Despite all those efforts, Lopez was initially uncertain if she should agree to star in the film.
"The actress in me looks at it on the page and goes, 'Oh, this is going to be so much to sink my teeth into.' And then there’s Jennifer the mom, and Jennifer the public person. I go through all those silos and I think about it," she explains in Variety. "But in the end, the artist always wins out, because that’s what I love to do."
Though Lopez's artist instincts led her to accept the Hustlers role, she tells the THR roundtable that the movie "was the first time in a long time that I was actually terrified, really scared" of a part, largely because the opening pole dancing number, which she was the one to suggest.
"It was my fault that I was there to begin with. It wasn't written in the script," she shares. "And I was like, no, she's the big money-maker at the club -- she has to show why. We can't say it, we have to do it. I have to dance on the pole, I have to show them, I have to go there."
"Then when I was there and I had the dental floss on, I'm out there in a way I've never been. It was so scary, I was so terrified. I have my robe on and there's 300 extras, all men," Lopez continues. "I think that was putting myself out there, in a way, deeper than I had ever done physically and emotionally, and playing a character that was that unapologetic in so many ways. It was so different from who I was."
Apart from her career, during the THR discussion Lopez also opens up about the public's interest in her personal life, which largely comes thanks to her high-profile engagement to Alex Rodriguez.
"I've been really picked out and plagued with that," she says of tabloid interest. "Lots of stories, lots of lies, lots of things where you're trying to figure out, 'How did this happen?
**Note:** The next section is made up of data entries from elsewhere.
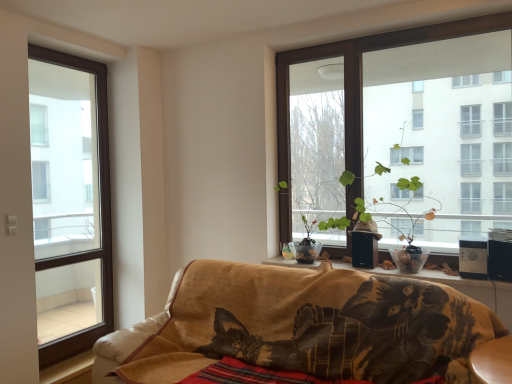
Question: Does brown wooden window at upper right, acting as the 1th window starting from the right, have a smaller size compared to velvet-like brown cat at lower center?

Choices:
 (A) yes
 (B) no

Answer: (A)

Question: Is velvet-like brown cat at lower center at the back of brown wooden window at upper right, acting as the 1th window starting from the right?

Choices:
 (A) yes
 (B) no

Answer: (B)

Question: From the image's perspective, is brown wooden window at upper right, placed as the 2th window when sorted from left to right, on top of velvet-like brown cat at lower center?

Choices:
 (A) yes
 (B) no

Answer: (A)

Question: Is velvet-like brown cat at lower center located within brown wooden window at upper right, acting as the 1th window starting from the right?

Choices:
 (A) yes
 (B) no

Answer: (B)

Question: Can we say brown wooden window at upper right, acting as the 1th window starting from the right, lies outside velvet-like brown cat at lower center?

Choices:
 (A) yes
 (B) no

Answer: (A)

Question: Considering the relative sizes of brown wooden window at upper right, acting as the 1th window starting from the right, and velvet-like brown cat at lower center in the image provided, is brown wooden window at upper right, acting as the 1th window starting from the right, shorter than velvet-like brown cat at lower center?

Choices:
 (A) yes
 (B) no

Answer: (B)

Question: Can you confirm if brown wood window at left, the 2th window from the right, is taller than velvet-like brown cat at lower center?

Choices:
 (A) no
 (B) yes

Answer: (B)

Question: Is brown wood window at left, the 2th window from the right, outside of velvet-like brown cat at lower center?

Choices:
 (A) no
 (B) yes

Answer: (B)

Question: Is brown wood window at left, the 2th window from the right, aimed at velvet-like brown cat at lower center?

Choices:
 (A) yes
 (B) no

Answer: (A)

Question: Can you confirm if brown wood window at left, which ranks as the 1th window in left-to-right order, is positioned to the right of velvet-like brown cat at lower center?

Choices:
 (A) no
 (B) yes

Answer: (A)

Question: From the image's perspective, would you say brown wood window at left, which ranks as the 1th window in left-to-right order, is positioned over velvet-like brown cat at lower center?

Choices:
 (A) yes
 (B) no

Answer: (A)

Question: Considering the relative sizes of brown wood window at left, the 2th window from the right, and velvet-like brown cat at lower center in the image provided, is brown wood window at left, the 2th window from the right, bigger than velvet-like brown cat at lower center?

Choices:
 (A) yes
 (B) no

Answer: (B)

Question: Is the position of brown wooden window at upper right, acting as the 1th window starting from the right, less distant than that of brown wood window at left, the 2th window from the right?

Choices:
 (A) yes
 (B) no

Answer: (A)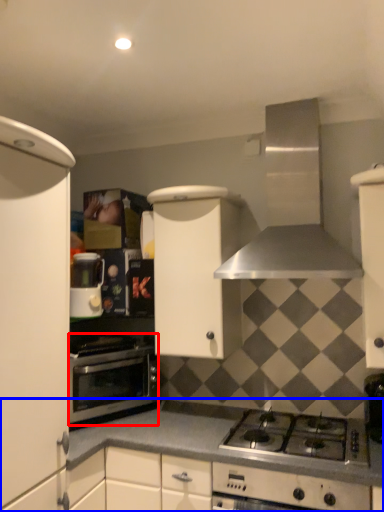
Question: Among these objects, which one is farthest to the camera, oven (highlighted by a red box) or countertop (highlighted by a blue box)?

Choices:
 (A) oven
 (B) countertop

Answer: (A)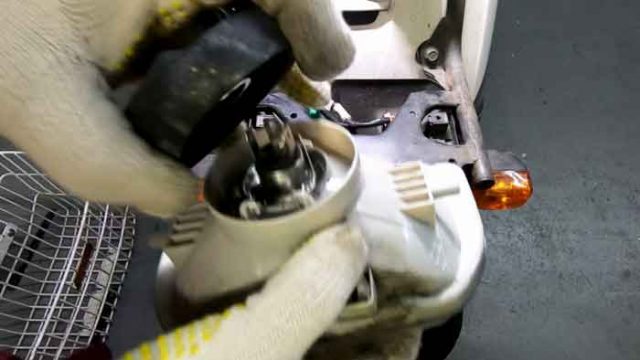
Identify the location of basket. (61, 325).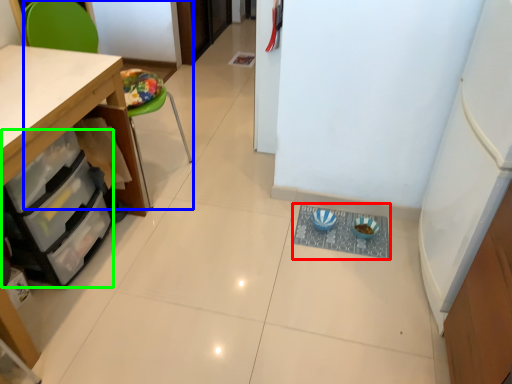
Question: Based on their relative distances, which object is farther from wide (highlighted by a red box)? Choose from chair (highlighted by a blue box) and drawer (highlighted by a green box).

Choices:
 (A) chair
 (B) drawer

Answer: (A)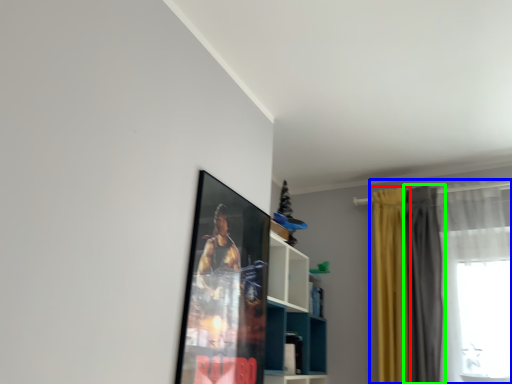
Question: Which is nearer to the curtain (highlighted by a red box)? curtain (highlighted by a blue box) or curtain (highlighted by a green box).

Choices:
 (A) curtain
 (B) curtain

Answer: (B)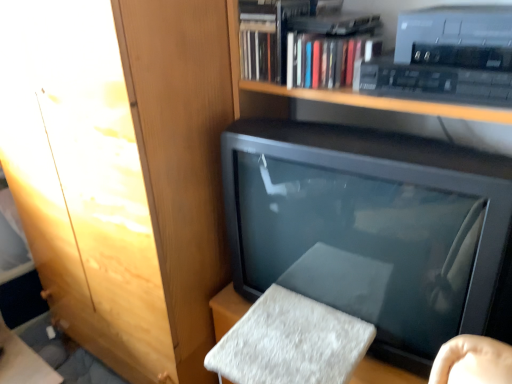
What do you see at coordinates (122, 171) in the screenshot? Image resolution: width=512 pixels, height=384 pixels. I see `wooden cabinet at upper left` at bounding box center [122, 171].

Measure the distance between point (325, 277) and camera.

1.03 meters.

The image size is (512, 384). What do you see at coordinates (326, 59) in the screenshot?
I see `hardcover book at upper center` at bounding box center [326, 59].

Where is `wooden cabinet at upper left`? The width and height of the screenshot is (512, 384). wooden cabinet at upper left is located at coordinates (122, 171).

Is wooden cabinet at upper left facing away from hardcover book at upper center?

No, wooden cabinet at upper left is not facing the opposite direction of hardcover book at upper center.

Which of these two, wooden cabinet at upper left or hardcover book at upper center, stands shorter?

Standing shorter between the two is hardcover book at upper center.

From the image's perspective, which is above, wooden cabinet at upper left or hardcover book at upper center?

hardcover book at upper center.

From the image's perspective, is hardcover book at upper center on wooden cabinet at upper left?

Yes, from the image's perspective, hardcover book at upper center is over wooden cabinet at upper left.

From a real-world perspective, who is located lower, hardcover book at upper center or wooden cabinet at upper left?

In real-world perspective, wooden cabinet at upper left is lower.

Can you confirm if hardcover book at upper center is positioned to the left of wooden cabinet at upper left?

Incorrect, hardcover book at upper center is not on the left side of wooden cabinet at upper left.

Is matte black television at center to the left of hardcover book at upper center from the viewer's perspective?

No, matte black television at center is not to the left of hardcover book at upper center.

Based on their sizes in the image, would you say matte black television at center is bigger or smaller than hardcover book at upper center?

matte black television at center is bigger than hardcover book at upper center.

Is the position of matte black television at center less distant than that of hardcover book at upper center?

Yes, the depth of matte black television at center is less than that of hardcover book at upper center.

Where is `television lying in front of the hardcover book at upper center`? The width and height of the screenshot is (512, 384). television lying in front of the hardcover book at upper center is located at coordinates (371, 228).

Is hardcover book at upper center further to camera compared to matte black television at center?

Yes, it is behind matte black television at center.

Visually, is hardcover book at upper center positioned to the left or to the right of matte black television at center?

hardcover book at upper center is to the left of matte black television at center.

Which object is wider, hardcover book at upper center or matte black television at center?

With larger width is matte black television at center.

Does matte black television at center have a greater width compared to wooden cabinet at upper left?

No.

Based on their sizes in the image, would you say matte black television at center is bigger or smaller than wooden cabinet at upper left?

matte black television at center is smaller than wooden cabinet at upper left.

Could you tell me if matte black television at center is facing wooden cabinet at upper left?

No, matte black television at center is not aimed at wooden cabinet at upper left.

From a real-world perspective, relative to wooden cabinet at upper left, is matte black television at center vertically above or below?

matte black television at center is situated higher than wooden cabinet at upper left in the real world.

Which is closer to the camera, (174, 16) or (436, 177)?

Point (174, 16) is farther from the camera than point (436, 177).

Are wooden cabinet at upper left and matte black television at center far apart?

wooden cabinet at upper left is actually quite close to matte black television at center.

At what (x,y) coordinates should I click in order to perform the action: click on television lying below the wooden cabinet at upper left (from the image's perspective). Please return your answer as a coordinate pair (x, y). The width and height of the screenshot is (512, 384). Looking at the image, I should click on (371, 228).

Between wooden cabinet at upper left and matte black television at center, which one has larger size?

With larger size is wooden cabinet at upper left.

Identify the location of book above the wooden cabinet at upper left (from a real-world perspective). The image size is (512, 384). tap(326, 59).

I want to click on book to the right of wooden cabinet at upper left, so click(x=326, y=59).

Looking at this image, estimate the real-world distances between objects in this image. Which object is closer to wooden cabinet at upper left, hardcover book at upper center or matte black television at center?

matte black television at center.

Estimate the real-world distances between objects in this image. Which object is further from matte black television at center, wooden cabinet at upper left or hardcover book at upper center?

The object further to matte black television at center is wooden cabinet at upper left.

Which object lies further to the anchor point matte black television at center, hardcover book at upper center or wooden cabinet at upper left?

wooden cabinet at upper left is positioned further to the anchor matte black television at center.

Looking at the image, which one is located further to wooden cabinet at upper left, matte black television at center or hardcover book at upper center?

hardcover book at upper center is further to wooden cabinet at upper left.

From the image, which object appears to be farther from hardcover book at upper center, wooden cabinet at upper left or matte black television at center?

How did I become that person?'"
Over the years, though, Lopez says she's learned that "none of it matters" to the point where "it doesn't really bother" her anymore.
"I've learned that I know who I am, I know what I do, I know I'm a good person, I know I'm just out here working my a** off and trying to fulfill myself creatively," she says. "There was a time in my life when it was such a big part and it was so hurtful and so hard that you think, 'I don't want to do this anymore, I don't want to be the person on the cover of the magazine every week for two and a half years, I don't. This is crazy. Why me?'"
However, Lopez says that her stint judging on American Idol -- which she did on and off from 2011 to 2015 -- helped the public change its perception of her.
"I think honestly American Idol helped with that a lot. Of all the things that I've done in my career, people actually just seeing me talk about how much I love music and how much I love people and how much of a girl's girl I am and how much of a crier I am -- things shifted," she says.
Amid awards buzz for Hustlers, Lopez is also set to focus on her music, having recently been tapped -- along with Shakira -- to headline the Super Bowl halftime show.
"We’re both excited to have been given the opportunity to do that, as two Latin women, in Miami," Lopez tells Variety. "I think it’s important in this day and age for two Latin women to be standing on that stage -- when Latinos are being treated a certain way in this country, or looked at a certain way -- to show that we have a really specific and beautiful culture and worth and value, and we bring something to this country that’s necessary."
"I think that’s going to be an amazing moment," she continues. "That night, I want it to be a celebration of who we are. All of us, because we’re in this together. That’s how I feel. I want to bring everybody together in that moment."